• [Your objective]
Select the lines of the records containing the word "text" and list them.

---

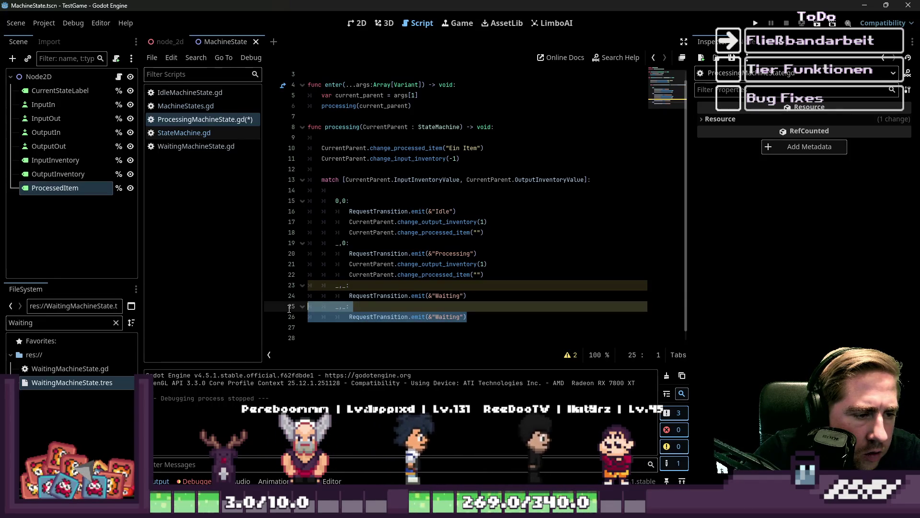
{"action": "key", "text": "BackSpace"}
Move the _,0 Processing branch below Waiting, then back above the _,_ catch-all
{"action": "left_click_drag", "start_coordinate": [485, 277], "coordinate": [308, 245]}
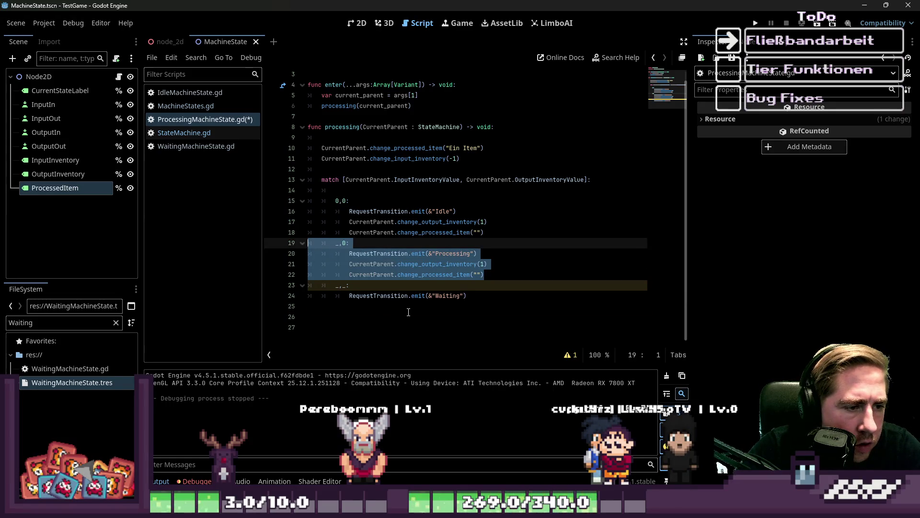
{"action": "key", "text": "ctrl+x"}
{"action": "key", "text": "BackSpace"}
{"action": "left_click", "coordinate": [379, 288]}
{"action": "key", "text": "ctrl+v"}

---

• [Task solution]
{"action": "key", "text": "BackSpace"}
{"action": "key", "text": "ctrl+x"}
{"action": "key", "text": "BackSpace"}
{"action": "key", "text": "ctrl+v"}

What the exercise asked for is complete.